Pas de téléscopage entre la cuisson du bar et les rinçages à l’évier, et pas de meubles hauts dont elle a horreur. Sylvie souhaitait des fenêtres partout, une porte vitrée sur la salle à manger d’été avec son barbecue, une cuisine qui ne devait pas être coupée du reste de la maison ; en vacances on vit ensemble.

L’entrée, le salon, la salle à manger, et la cuisine communiquent et n’ont pas de portes. Dans le salon, la cheminée a été tout simplement confectionnée en béton recouvert de chaux et sa structure brute est soulignée par les lampes basses tensions qui sont suspendues sur les câbles métalliques de part et d’autre du salon.

L’escalier est également en béton.
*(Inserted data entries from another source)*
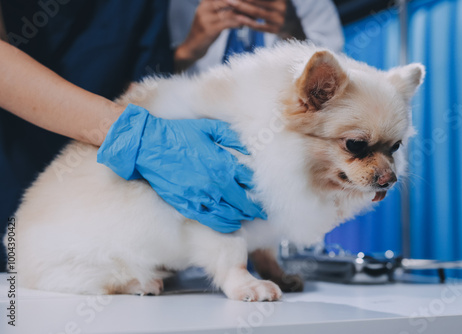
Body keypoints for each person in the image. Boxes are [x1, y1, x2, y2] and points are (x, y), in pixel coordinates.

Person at [0, 1, 265, 270]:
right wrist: (137, 134)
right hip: (16, 166)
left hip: (109, 186)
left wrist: (187, 52)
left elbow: (141, 79)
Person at [169, 0, 344, 74]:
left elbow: (336, 73)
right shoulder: (176, 6)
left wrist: (294, 32)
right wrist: (189, 50)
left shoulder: (305, 5)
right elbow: (150, 80)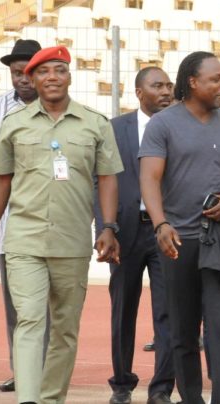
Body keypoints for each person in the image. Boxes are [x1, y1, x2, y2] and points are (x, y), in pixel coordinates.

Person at [0, 45, 123, 404]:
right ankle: (29, 400)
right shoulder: (13, 124)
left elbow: (108, 178)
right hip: (24, 239)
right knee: (30, 321)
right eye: (44, 72)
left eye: (59, 70)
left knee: (65, 329)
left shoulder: (94, 123)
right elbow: (0, 180)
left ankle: (51, 399)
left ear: (69, 76)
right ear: (32, 79)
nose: (52, 77)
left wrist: (108, 227)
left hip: (72, 241)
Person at [139, 51, 220, 404]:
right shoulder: (163, 124)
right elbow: (150, 178)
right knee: (182, 331)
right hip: (177, 240)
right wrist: (161, 223)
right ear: (193, 82)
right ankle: (191, 398)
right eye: (215, 79)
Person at [94, 66, 175, 404]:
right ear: (139, 93)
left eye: (169, 85)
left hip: (166, 232)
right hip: (124, 231)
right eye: (158, 86)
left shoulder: (179, 125)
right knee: (123, 308)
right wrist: (105, 227)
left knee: (168, 311)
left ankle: (161, 388)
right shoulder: (114, 129)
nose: (166, 91)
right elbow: (99, 181)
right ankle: (122, 384)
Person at [0, 38, 48, 395]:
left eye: (29, 72)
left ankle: (47, 373)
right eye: (16, 73)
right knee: (17, 305)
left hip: (47, 218)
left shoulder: (58, 107)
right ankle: (24, 371)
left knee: (51, 304)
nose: (23, 80)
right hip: (7, 221)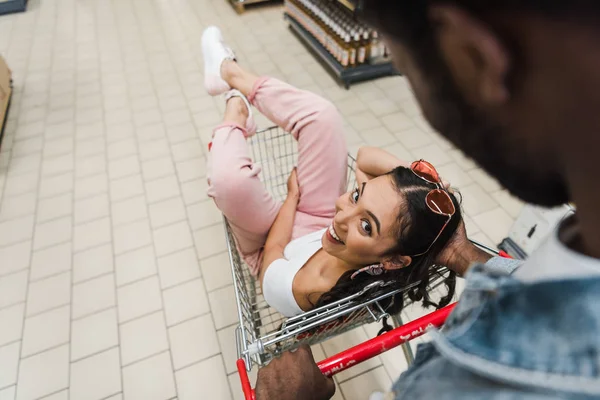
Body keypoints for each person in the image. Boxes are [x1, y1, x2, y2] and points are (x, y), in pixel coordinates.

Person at [252, 1, 600, 399]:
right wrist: (462, 253)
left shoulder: (468, 382)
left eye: (404, 68)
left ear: (470, 55)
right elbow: (532, 282)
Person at [202, 26, 465, 319]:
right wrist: (423, 187)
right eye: (356, 195)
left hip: (272, 247)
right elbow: (365, 159)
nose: (341, 214)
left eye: (367, 226)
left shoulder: (306, 288)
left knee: (231, 182)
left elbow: (275, 246)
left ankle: (235, 109)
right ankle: (231, 74)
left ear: (392, 260)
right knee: (323, 117)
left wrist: (291, 198)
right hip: (319, 228)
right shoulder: (379, 240)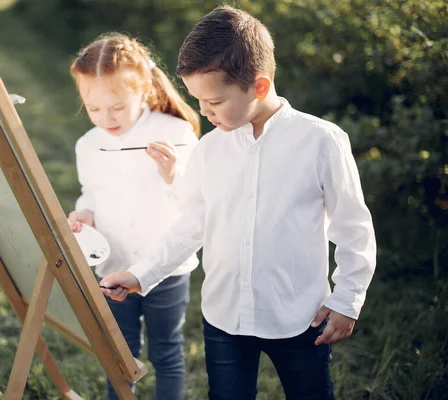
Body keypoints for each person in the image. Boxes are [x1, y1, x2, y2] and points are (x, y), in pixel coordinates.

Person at [100, 6, 377, 400]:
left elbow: (353, 230)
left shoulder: (321, 142)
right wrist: (143, 274)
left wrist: (347, 300)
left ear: (259, 87)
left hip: (299, 319)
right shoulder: (209, 150)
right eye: (197, 101)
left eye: (213, 102)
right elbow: (191, 224)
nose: (203, 112)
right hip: (224, 319)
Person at [67, 32, 201, 400]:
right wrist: (85, 213)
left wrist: (173, 173)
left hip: (165, 269)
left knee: (166, 350)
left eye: (117, 107)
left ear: (142, 89)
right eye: (93, 109)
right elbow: (91, 190)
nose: (105, 118)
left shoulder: (175, 132)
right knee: (118, 353)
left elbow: (199, 202)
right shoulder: (88, 144)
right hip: (112, 264)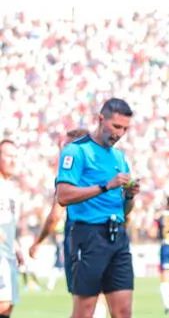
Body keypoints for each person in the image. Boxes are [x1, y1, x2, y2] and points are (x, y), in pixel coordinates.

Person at [55, 98, 140, 318]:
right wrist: (105, 186)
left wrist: (129, 196)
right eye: (116, 127)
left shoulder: (119, 157)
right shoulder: (76, 151)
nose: (120, 133)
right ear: (101, 120)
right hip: (88, 235)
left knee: (123, 312)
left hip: (118, 236)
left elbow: (125, 210)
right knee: (85, 311)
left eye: (125, 129)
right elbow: (62, 196)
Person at [29, 128, 110, 317]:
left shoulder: (71, 174)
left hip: (81, 236)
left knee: (84, 297)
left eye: (65, 146)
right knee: (99, 295)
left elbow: (55, 214)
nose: (62, 151)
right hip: (106, 236)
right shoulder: (102, 170)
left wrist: (38, 242)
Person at [0, 140, 25, 318]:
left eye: (15, 156)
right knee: (3, 304)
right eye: (8, 156)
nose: (13, 160)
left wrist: (16, 248)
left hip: (8, 256)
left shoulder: (12, 189)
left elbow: (9, 225)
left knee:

Chaque marche est incrustée d’un pavé de hêtre, une stèle en béton maçonnée est adossée au pied de l’escalier et présente une sculpture « Tempête » de Marthe Bernard.

Seule la chambre des parents à l’étage est couverte d’un parquet de larges lames lasurées blanc, le lit estrade impose sa présence contre le muret maçonné qui sert de chevet. La pièce est baignée de soleil grâce aux deux fenêtres carrées percées dans le pignon qui donnent une magnifique vue sur la plage de sable fin toute proche.

Deux terrasses étaient indispensables afin de laisser aux jeunes générations le loisir de bronzer tranquillement ou de recevoir des copains sans gêner les adultes présents de l’autre côté de la maison.

La maison est carrelée en totalité en dalles de pâte de grès étiré qui donne cet aspect chiné gris très mode. Le carrelage se prolonge à l’extérieur sur la terrasse des parents qui est encadrée par des murets maçonnés et blanchis sur lequel Sylvie pose des longs coussins capitonnés gris. La terrasse côté enfants, en ipé, est surélevée et les lattes légèrement espacées favorisent l’écoulement de la pluie.

La toiture couverte des traditionnelles tuiles « tiges de botte », posées pigeonnées à la manière vendéenne à l’aide d’un mortier de chaux, accueille les imposantes souches de cheminées chaulées.

Au fond du jardin, une fois la jungle débroussaillée, Sylvie a découvert un superbe mur en pierres sèches qui autrefois isolait toutes les propriétés de l’île.

Sylvie Talman a une fascination pour le papier. Comme par magie, elle transforme cette matière si ordinaire en sculpture d’une grande profondeur. Ses œuvres sont composées de substances végétales et de papiers de multiples origines qu’elle récolte au long de ses voyages. Elle travaille ensemble toutes ces matières à plat ou en relief pour leur donner leur forme définitive.

Cette frêle silhouette juvénile nous surprendra toujours par ses créations et la force de sa passion qu’elle exposera fin septembre à Londres dans le quartier branché d’Islington.